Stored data
□ □ □

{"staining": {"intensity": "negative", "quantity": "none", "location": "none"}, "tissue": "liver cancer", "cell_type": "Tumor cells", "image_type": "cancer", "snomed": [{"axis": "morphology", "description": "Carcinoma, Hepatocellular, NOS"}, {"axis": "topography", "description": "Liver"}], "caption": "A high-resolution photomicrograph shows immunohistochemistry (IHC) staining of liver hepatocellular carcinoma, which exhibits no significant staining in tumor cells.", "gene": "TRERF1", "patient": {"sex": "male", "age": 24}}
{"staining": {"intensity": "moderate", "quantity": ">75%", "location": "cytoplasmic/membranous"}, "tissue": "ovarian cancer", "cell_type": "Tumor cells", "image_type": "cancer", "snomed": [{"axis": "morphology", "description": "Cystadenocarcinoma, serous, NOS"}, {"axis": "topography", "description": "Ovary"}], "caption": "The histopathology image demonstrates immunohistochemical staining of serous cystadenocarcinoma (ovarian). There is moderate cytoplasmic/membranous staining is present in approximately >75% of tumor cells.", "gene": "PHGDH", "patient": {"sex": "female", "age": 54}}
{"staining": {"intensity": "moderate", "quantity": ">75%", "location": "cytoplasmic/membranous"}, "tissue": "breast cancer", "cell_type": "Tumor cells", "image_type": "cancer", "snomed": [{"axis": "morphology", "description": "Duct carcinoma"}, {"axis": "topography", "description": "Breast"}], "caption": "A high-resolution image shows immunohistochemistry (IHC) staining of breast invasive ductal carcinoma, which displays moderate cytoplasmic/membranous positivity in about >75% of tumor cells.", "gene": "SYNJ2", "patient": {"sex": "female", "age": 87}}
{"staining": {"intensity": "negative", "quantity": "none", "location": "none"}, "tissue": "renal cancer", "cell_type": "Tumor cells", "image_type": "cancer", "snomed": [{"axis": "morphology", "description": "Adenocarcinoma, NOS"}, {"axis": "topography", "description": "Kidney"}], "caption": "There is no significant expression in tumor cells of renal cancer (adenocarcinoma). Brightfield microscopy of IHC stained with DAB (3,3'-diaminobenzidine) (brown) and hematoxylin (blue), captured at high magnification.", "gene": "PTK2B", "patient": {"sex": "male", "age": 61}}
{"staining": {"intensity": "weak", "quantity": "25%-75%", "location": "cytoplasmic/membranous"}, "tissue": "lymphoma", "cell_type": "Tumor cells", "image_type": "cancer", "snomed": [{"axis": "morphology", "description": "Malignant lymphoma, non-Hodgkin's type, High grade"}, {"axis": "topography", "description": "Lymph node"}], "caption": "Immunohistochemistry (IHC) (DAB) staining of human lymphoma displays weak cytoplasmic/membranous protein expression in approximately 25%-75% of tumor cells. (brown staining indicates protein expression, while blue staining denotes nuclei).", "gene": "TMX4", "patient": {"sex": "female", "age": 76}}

□ □ □

[AIM OF THE TASK]: Please copy the line that holds "is no significant" and each line under it through the last line above, exactly as they stand, adding nothing.

[WRITTEN SOLUTION]:
{"staining": {"intensity": "negative", "quantity": "none", "location": "none"}, "tissue": "renal cancer", "cell_type": "Tumor cells", "image_type": "cancer", "snomed": [{"axis": "morphology", "description": "Adenocarcinoma, NOS"}, {"axis": "topography", "description": "Kidney"}], "caption": "There is no significant expression in tumor cells of renal cancer (adenocarcinoma). Brightfield microscopy of IHC stained with DAB (3,3'-diaminobenzidine) (brown) and hematoxylin (blue), captured at high magnification.", "gene": "PTK2B", "patient": {"sex": "male", "age": 61}}
{"staining": {"intensity": "weak", "quantity": "25%-75%", "location": "cytoplasmic/membranous"}, "tissue": "lymphoma", "cell_type": "Tumor cells", "image_type": "cancer", "snomed": [{"axis": "morphology", "description": "Malignant lymphoma, non-Hodgkin's type, High grade"}, {"axis": "topography", "description": "Lymph node"}], "caption": "Immunohistochemistry (IHC) (DAB) staining of human lymphoma displays weak cytoplasmic/membranous protein expression in approximately 25%-75% of tumor cells. (brown staining indicates protein expression, while blue staining denotes nuclei).", "gene": "TMX4", "patient": {"sex": "female", "age": 76}}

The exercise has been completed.